It was announced on Monday that the government of India has signed a Double Taxation Avoidance Agreement (DTAA) with the Luxembourg government, covering the avoidance of double taxation and the prevention of fiscal evasion with respect to taxes on income and on capital.

This Agreement will enter into force on a date to be notified in due course, and also aims at promoting economic cooperation between the two countries.

It was signed by R.S. Mathoda, Chairman of the Central Board of Direct Taxes on behalf of the Government of India, and Ambassador Marc Courte on behalf of the Government of Grand Duchy of Luxembourg.

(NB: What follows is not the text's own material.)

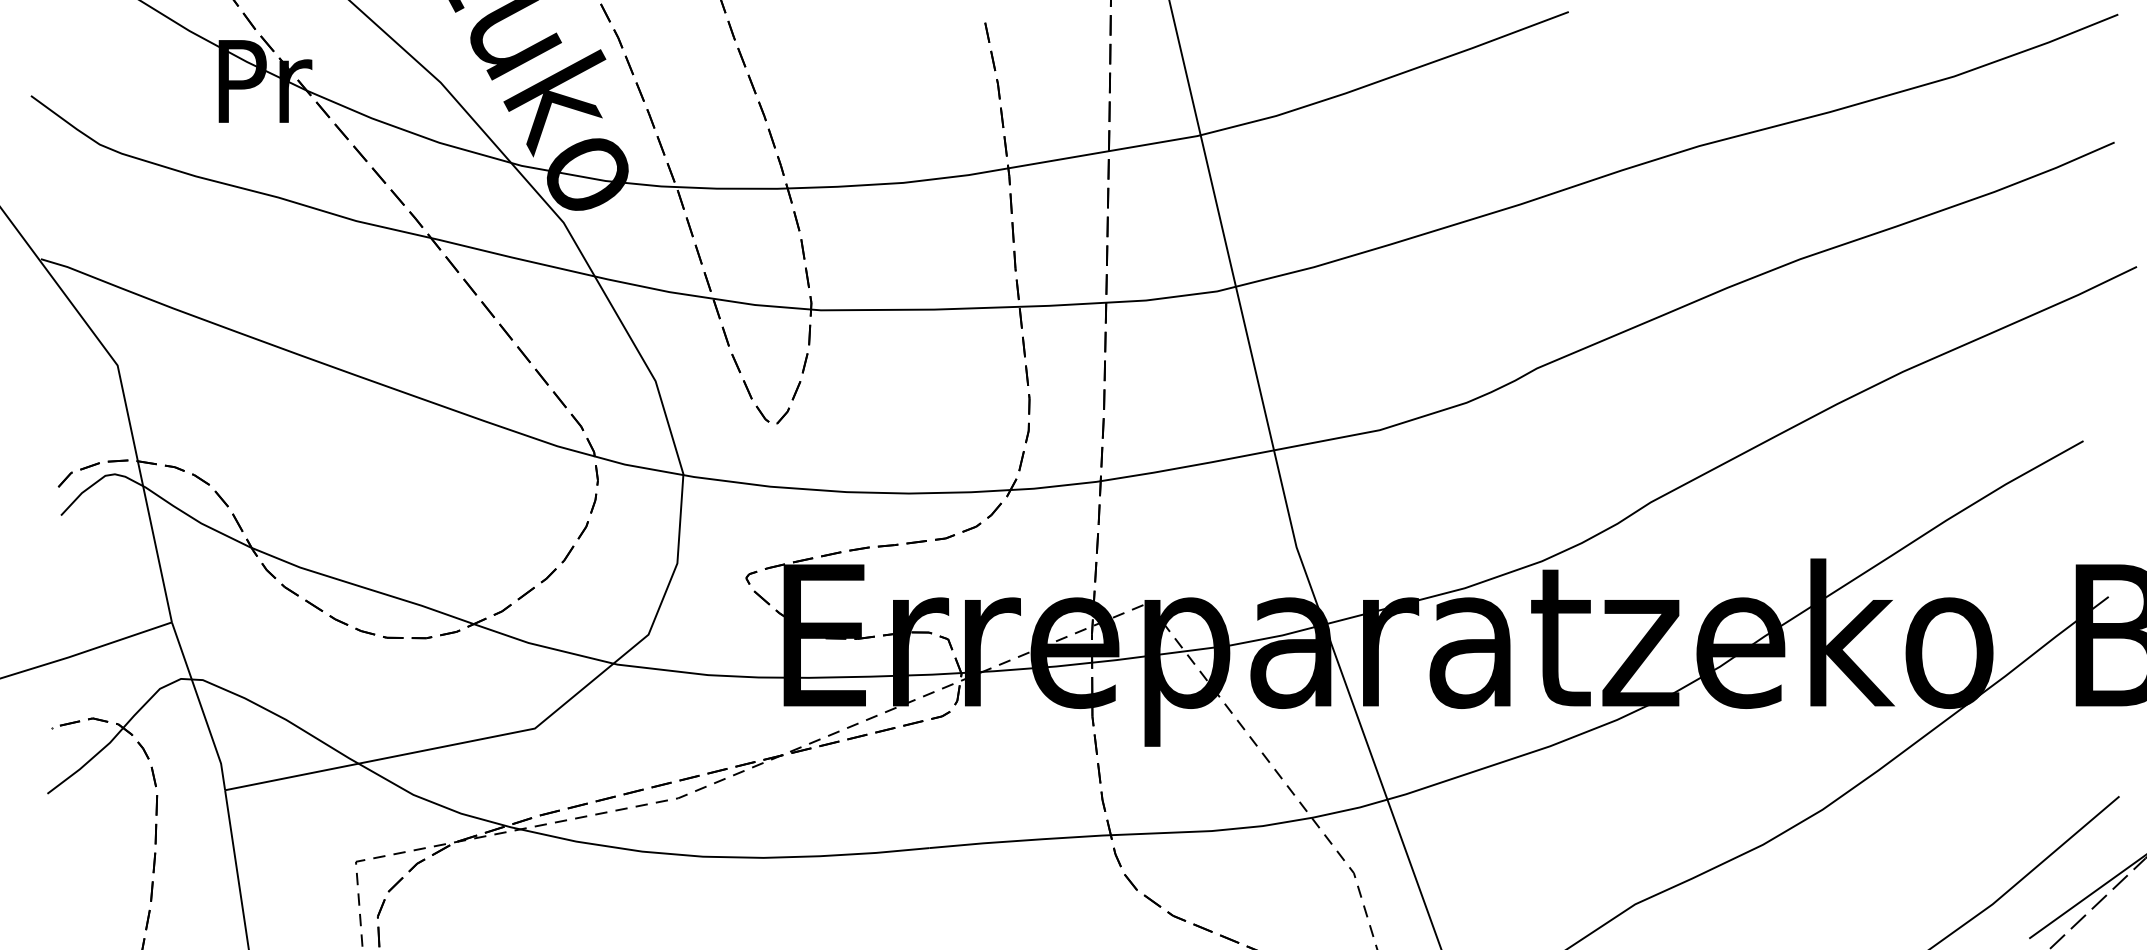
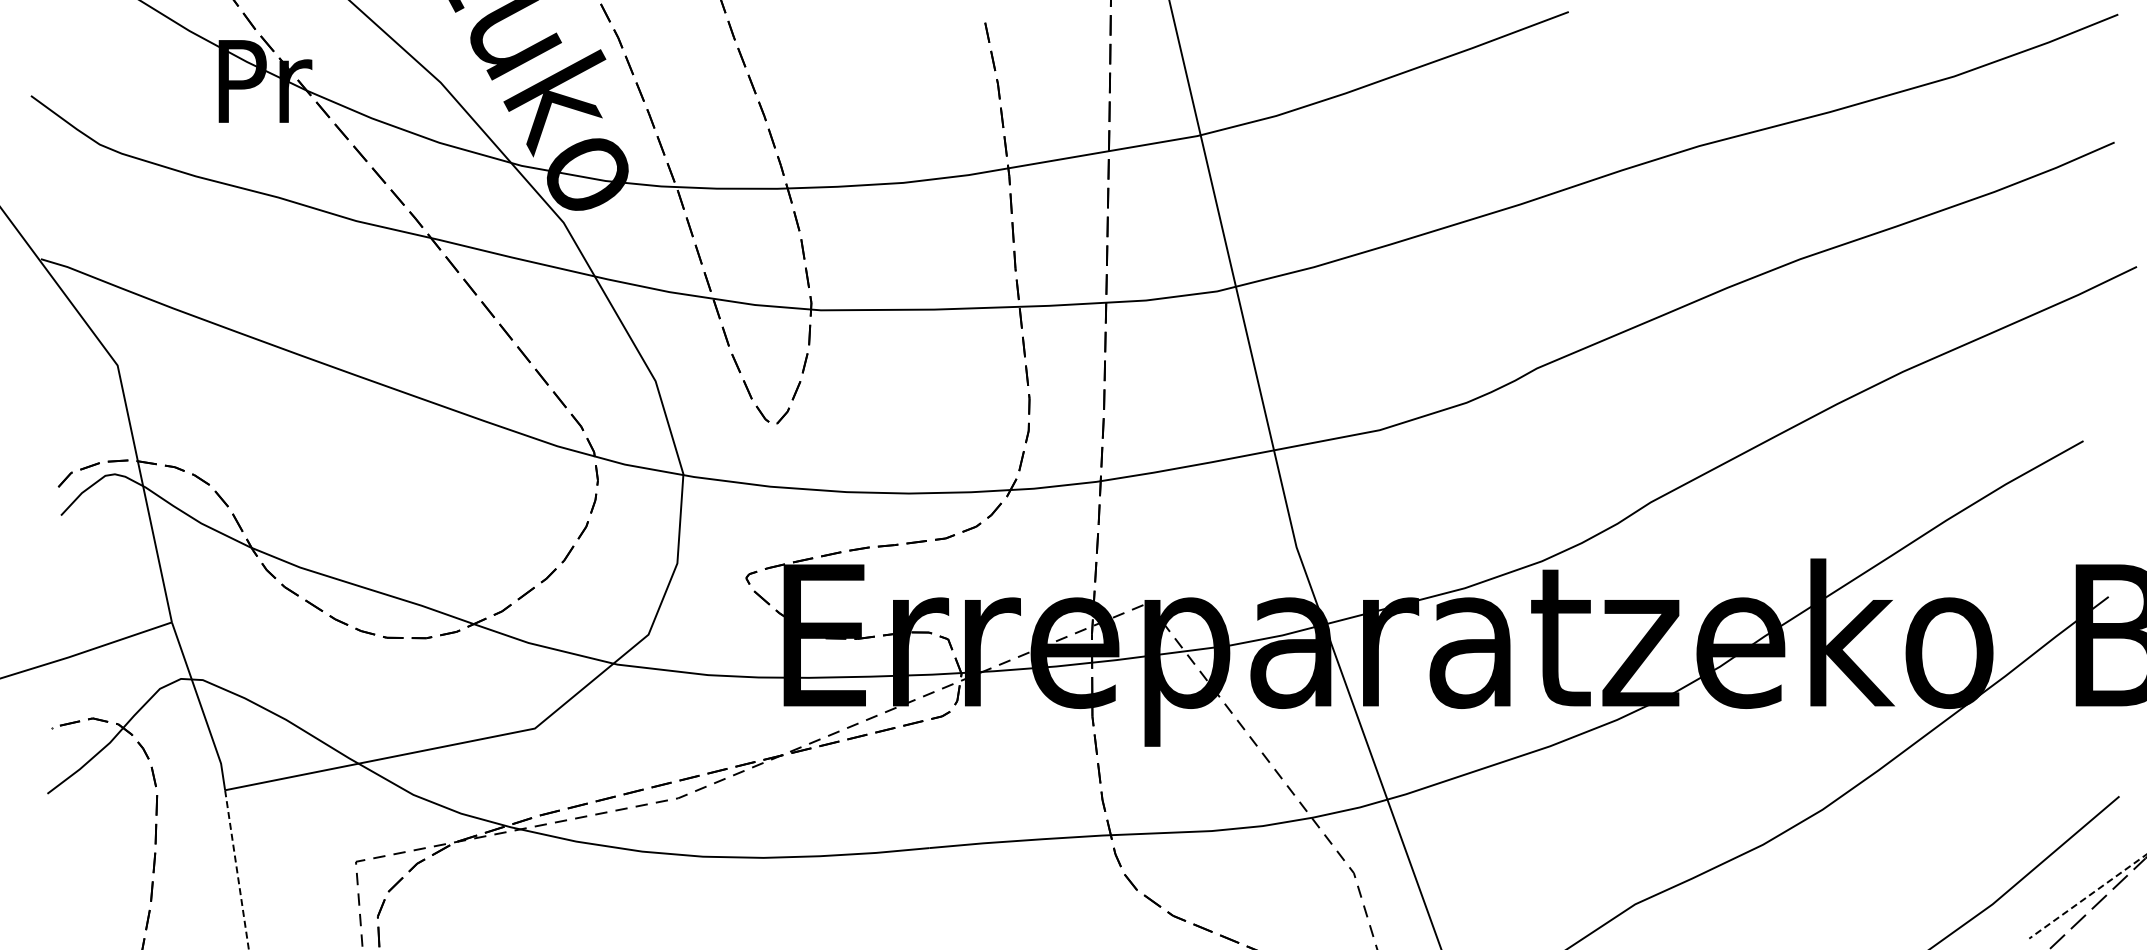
line at (237, 870): solid -> dashed
line at (2087, 896): solid -> dashed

The DTAA between India and Luxembourg will in the case of India, cover income-tax and wealth tax including any surcharge thereon. In the case of Luxembourg, it will cover income tax on individuals, corporation tax, capital tax, and the communal trade tax.

The DTAA also addresses the tax treatment of dividend, interest, royalties and fees for technical services-both in the country of residence as well as the country of source.

However, the rate of tax in the country of source shall not exceed 10% of the gross amount of payment where the beneficial owner of the payments is a resident of the other contracting state.

In a statement, the Indian Finance Ministry further revealed that:

"The DTAA provides that capital gains from alienation of shares of a company shall be taxable in the country where the company is a resident. The incidence of double taxation shall be avoided by one country giving credit for taxes paid by its residents in the other country."

"There is a provision for exchange of information in cases, which are under investigation in either of the two countries. Both the countries shall assist each other in collection of revenue claims. There is also a provision for limitation of benefits under the DTAA to prevent misuse of the provisions of the DTAA."

It concluded:

"The Agreement will further stimulate the flow of capital, technology and personnel between the two countries. It will also contribute to the tax stability and facilitate mutual cooperation."